04-23-2013 11:42 PM
Hello,
This is a continuation of http://forums.ni.com/t5/LabVIEW/Shared-clone-reentrancy-and-inlining/m-p/2372022
So, inlining a VI requires allocating memory for every call, making it behave effectively as a preallocated clone. The difference is, an inlined VI will also remove the overhead of making a VI call.
Given this, would it be correct to say that inlining offers everything that preallocated clones can offer, but is even faster?

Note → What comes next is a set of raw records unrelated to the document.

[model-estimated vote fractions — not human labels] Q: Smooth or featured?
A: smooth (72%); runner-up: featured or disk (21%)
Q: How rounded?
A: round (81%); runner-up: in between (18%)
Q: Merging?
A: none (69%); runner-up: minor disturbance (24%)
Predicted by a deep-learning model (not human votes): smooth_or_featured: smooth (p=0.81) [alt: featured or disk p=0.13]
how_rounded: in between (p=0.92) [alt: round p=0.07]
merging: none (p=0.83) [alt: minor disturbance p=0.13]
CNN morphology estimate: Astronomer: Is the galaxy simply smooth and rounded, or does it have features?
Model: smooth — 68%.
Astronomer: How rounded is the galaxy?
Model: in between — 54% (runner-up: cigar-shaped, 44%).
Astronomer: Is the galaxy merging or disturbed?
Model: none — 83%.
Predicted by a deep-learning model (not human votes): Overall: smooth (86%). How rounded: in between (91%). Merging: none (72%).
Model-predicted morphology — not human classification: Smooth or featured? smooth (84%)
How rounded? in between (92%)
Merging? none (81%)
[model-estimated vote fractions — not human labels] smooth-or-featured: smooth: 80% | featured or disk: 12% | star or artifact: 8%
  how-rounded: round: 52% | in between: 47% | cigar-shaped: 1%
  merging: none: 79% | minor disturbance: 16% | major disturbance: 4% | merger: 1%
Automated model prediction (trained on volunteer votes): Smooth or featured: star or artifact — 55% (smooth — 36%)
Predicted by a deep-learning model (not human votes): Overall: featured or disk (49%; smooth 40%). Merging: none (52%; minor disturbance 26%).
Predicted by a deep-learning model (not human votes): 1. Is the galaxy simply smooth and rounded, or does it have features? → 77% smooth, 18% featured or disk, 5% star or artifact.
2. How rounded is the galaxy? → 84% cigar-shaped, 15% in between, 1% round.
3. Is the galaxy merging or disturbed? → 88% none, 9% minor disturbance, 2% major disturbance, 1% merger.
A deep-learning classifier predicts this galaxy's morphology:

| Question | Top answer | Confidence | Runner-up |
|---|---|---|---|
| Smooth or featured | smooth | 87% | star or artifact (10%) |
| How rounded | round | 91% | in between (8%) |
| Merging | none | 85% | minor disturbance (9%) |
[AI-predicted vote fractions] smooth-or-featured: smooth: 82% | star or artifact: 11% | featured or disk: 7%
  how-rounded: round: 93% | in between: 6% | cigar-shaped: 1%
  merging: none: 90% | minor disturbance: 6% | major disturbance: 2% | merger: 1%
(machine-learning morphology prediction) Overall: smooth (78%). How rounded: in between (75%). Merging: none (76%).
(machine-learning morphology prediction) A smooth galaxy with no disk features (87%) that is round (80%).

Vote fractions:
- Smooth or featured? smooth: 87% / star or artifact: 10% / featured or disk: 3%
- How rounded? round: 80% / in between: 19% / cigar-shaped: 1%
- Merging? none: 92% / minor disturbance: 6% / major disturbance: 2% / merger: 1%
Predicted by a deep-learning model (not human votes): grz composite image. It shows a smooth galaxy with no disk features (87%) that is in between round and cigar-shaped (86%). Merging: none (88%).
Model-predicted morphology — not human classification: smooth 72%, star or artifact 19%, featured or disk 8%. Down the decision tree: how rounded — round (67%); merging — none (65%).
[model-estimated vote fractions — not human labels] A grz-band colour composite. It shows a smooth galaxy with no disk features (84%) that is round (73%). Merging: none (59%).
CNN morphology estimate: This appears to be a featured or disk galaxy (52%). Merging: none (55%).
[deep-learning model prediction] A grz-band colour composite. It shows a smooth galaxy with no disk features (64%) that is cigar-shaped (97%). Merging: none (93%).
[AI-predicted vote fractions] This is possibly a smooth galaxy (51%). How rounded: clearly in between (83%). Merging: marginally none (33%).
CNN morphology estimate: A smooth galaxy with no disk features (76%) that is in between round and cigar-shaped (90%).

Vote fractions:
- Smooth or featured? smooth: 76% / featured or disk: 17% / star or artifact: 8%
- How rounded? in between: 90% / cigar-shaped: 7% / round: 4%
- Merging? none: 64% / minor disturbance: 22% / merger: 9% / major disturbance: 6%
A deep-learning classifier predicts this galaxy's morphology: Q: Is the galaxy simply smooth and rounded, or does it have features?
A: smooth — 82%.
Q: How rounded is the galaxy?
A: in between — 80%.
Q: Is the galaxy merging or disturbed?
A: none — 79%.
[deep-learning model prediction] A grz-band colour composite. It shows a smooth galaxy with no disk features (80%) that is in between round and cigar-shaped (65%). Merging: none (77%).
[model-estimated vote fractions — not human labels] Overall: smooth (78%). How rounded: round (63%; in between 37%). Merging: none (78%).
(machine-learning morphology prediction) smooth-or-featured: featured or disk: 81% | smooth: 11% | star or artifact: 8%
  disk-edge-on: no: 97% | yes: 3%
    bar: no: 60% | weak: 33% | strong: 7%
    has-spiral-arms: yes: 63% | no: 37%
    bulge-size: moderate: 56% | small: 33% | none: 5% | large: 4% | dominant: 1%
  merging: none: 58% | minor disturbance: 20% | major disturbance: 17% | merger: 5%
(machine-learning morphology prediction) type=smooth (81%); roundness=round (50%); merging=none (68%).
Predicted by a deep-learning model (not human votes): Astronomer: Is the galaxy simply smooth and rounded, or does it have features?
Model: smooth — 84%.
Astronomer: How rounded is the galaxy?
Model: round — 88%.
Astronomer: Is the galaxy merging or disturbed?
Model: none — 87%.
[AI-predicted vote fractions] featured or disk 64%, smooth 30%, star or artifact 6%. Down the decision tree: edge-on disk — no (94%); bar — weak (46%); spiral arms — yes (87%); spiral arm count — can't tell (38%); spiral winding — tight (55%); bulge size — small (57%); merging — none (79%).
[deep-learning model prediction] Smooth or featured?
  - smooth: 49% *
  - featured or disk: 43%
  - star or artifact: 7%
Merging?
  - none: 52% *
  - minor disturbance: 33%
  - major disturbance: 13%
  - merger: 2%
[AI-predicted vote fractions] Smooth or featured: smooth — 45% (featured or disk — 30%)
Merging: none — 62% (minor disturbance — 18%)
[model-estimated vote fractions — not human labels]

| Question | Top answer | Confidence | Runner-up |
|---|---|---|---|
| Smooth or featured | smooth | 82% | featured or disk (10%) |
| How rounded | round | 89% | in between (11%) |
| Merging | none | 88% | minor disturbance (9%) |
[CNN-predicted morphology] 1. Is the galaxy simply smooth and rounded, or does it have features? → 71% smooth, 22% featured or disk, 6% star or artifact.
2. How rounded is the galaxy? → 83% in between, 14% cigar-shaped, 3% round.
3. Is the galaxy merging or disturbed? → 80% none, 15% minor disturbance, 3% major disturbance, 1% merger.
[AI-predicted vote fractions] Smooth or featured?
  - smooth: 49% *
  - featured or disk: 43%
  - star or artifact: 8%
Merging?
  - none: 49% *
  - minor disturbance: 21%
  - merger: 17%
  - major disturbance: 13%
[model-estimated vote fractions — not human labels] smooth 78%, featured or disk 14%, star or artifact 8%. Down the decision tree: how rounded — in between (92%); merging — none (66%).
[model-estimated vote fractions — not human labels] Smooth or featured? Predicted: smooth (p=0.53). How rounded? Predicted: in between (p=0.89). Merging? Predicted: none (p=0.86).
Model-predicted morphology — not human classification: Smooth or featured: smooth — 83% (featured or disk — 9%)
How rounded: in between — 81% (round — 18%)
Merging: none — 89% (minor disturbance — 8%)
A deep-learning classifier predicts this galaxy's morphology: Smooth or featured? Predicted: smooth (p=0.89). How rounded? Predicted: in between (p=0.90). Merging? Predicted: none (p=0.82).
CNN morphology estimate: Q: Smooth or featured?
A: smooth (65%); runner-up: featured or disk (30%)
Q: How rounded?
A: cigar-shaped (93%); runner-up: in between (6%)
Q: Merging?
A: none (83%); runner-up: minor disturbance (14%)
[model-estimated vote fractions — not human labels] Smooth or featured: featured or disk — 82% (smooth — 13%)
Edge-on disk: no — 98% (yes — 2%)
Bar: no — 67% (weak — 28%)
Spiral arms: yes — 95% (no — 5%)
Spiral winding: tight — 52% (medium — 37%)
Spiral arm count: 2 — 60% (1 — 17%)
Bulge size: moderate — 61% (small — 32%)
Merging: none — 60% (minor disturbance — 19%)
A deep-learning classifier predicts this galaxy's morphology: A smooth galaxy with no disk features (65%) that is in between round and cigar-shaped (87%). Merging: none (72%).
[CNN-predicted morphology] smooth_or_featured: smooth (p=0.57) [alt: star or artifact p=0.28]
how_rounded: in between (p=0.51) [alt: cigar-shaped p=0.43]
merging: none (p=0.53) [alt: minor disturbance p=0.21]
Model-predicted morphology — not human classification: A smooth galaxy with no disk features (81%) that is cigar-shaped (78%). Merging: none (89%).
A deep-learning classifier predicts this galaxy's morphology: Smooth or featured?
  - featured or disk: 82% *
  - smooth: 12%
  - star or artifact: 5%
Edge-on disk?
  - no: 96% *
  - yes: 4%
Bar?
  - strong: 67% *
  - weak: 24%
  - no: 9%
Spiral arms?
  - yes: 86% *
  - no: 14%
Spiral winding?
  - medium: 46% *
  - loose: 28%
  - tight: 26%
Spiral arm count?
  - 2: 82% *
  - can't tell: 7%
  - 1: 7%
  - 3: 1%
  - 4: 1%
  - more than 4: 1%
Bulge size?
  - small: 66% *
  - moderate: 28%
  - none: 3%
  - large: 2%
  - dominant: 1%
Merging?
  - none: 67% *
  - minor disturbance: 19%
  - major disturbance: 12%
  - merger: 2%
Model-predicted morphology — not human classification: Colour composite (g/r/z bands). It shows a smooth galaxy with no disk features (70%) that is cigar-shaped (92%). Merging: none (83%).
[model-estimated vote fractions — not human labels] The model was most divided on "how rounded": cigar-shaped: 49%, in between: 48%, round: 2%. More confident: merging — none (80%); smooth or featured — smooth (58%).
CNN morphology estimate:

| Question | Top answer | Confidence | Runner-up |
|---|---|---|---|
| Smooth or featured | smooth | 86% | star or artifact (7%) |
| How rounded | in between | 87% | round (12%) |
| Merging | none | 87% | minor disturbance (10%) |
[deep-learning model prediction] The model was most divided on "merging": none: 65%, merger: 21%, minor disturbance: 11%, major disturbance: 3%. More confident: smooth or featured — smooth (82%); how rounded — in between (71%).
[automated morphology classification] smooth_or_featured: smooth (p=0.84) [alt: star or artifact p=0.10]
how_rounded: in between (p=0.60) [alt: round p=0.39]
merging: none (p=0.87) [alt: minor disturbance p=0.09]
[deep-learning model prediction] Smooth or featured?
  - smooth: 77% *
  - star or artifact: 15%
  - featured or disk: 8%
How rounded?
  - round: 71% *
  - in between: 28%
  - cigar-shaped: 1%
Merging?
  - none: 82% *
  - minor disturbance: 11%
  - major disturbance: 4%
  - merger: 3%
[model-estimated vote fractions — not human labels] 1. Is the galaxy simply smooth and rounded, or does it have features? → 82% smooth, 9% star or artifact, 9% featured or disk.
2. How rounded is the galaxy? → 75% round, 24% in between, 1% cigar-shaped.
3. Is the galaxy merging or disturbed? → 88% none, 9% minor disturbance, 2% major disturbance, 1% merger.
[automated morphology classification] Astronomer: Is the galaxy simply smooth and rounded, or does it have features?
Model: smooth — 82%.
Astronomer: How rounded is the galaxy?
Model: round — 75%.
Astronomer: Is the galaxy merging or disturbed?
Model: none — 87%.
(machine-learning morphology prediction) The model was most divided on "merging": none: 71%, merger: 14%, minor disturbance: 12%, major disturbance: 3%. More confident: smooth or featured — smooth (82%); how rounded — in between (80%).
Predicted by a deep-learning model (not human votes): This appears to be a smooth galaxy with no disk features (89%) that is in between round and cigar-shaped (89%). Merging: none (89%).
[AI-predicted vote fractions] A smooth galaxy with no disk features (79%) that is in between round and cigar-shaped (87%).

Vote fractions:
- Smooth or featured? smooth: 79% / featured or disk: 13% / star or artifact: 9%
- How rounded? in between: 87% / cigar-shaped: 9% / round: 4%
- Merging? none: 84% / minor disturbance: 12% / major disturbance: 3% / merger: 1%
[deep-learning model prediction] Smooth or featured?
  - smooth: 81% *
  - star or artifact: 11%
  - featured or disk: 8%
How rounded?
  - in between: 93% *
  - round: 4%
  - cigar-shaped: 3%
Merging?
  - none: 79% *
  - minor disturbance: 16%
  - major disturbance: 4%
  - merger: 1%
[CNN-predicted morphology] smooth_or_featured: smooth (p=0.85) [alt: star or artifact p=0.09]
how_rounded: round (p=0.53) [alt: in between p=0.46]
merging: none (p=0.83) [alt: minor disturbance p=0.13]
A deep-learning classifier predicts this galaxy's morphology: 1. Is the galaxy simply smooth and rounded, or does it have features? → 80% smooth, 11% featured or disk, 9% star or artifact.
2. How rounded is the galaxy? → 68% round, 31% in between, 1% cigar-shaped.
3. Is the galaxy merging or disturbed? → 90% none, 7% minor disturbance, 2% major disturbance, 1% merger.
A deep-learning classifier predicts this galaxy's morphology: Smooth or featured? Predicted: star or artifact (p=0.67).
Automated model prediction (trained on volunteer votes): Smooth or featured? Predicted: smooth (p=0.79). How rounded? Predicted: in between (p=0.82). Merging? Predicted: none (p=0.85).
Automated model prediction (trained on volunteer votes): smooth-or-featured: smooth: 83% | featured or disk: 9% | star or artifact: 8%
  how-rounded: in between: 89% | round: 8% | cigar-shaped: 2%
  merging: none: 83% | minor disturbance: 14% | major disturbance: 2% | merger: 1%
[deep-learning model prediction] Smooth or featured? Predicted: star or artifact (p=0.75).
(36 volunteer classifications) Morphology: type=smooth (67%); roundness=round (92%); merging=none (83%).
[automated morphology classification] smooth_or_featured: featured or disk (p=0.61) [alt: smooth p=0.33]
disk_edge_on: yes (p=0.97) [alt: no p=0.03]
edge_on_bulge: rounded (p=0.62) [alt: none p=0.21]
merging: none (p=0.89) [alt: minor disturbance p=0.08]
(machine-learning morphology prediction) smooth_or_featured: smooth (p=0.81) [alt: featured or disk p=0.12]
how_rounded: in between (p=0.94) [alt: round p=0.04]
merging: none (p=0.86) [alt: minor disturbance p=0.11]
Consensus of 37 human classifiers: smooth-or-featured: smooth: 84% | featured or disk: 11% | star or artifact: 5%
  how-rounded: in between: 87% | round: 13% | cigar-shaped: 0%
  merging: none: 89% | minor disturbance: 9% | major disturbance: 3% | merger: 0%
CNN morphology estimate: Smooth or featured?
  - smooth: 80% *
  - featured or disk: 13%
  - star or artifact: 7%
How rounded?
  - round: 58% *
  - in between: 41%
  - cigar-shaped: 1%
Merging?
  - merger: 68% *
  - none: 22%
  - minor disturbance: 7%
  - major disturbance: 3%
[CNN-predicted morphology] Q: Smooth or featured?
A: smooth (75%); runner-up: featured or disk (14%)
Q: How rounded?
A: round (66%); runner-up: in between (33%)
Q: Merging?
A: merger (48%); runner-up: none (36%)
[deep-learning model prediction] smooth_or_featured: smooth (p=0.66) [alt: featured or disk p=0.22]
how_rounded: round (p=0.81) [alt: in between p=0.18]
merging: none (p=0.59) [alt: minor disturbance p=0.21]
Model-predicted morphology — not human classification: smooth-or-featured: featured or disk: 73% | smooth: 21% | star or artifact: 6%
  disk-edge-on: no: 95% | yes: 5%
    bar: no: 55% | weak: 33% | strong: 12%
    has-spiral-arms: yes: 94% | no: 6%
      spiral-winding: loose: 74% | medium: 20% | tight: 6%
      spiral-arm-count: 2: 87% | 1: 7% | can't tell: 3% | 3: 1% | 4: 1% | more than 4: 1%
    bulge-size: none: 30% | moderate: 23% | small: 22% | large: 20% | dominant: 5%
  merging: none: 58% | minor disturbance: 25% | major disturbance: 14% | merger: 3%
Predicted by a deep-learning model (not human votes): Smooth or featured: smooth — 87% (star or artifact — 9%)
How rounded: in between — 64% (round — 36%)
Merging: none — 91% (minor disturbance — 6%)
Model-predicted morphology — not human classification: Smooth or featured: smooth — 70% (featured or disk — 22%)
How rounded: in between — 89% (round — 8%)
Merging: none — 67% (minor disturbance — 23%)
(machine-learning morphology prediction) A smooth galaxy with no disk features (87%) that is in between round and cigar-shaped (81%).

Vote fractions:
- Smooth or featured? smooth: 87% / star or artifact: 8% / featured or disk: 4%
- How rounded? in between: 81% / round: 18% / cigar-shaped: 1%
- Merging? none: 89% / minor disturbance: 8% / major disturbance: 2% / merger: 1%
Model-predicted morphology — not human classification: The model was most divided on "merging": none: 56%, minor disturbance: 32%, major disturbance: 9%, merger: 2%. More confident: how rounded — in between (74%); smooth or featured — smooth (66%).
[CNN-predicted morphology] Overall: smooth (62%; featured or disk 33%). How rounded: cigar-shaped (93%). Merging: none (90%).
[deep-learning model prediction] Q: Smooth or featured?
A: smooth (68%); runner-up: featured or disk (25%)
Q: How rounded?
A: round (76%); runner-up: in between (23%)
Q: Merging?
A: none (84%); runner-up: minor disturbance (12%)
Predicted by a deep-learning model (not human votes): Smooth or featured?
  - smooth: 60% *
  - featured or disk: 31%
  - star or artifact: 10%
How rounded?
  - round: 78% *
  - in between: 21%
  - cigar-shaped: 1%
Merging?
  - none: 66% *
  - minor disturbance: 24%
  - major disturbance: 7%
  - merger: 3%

Are there any situations where I'd want a preallocated clone that's NOT inlined? (I can think of one: For debugging, it could be useful to know where an error was generated, but inlining a VI will make the error appear to originate from the calling VI. However, I don't think this is relevant for a release build)
On a slight tangent (for curiosity), does the LabVIEW compiler automatically perform inline expansion for optimization, the same way a C++ compiler might?
04-24-2013 03:32 AM
Well, as said in the other thread, inlining essentially copies the machine code into the calling VI so that the CPU doesn't have to jump, which means generating multiple copies of the instructions, which means a larger executable, etc., which can hurt you if you have multiple copies of the VI, particularly if you don't call them often.
I'm also guessing that LV doesn't automatically inline VIs for EXE for exactly that reason - determining whether it actually is an optimization or not is not something it can usually do.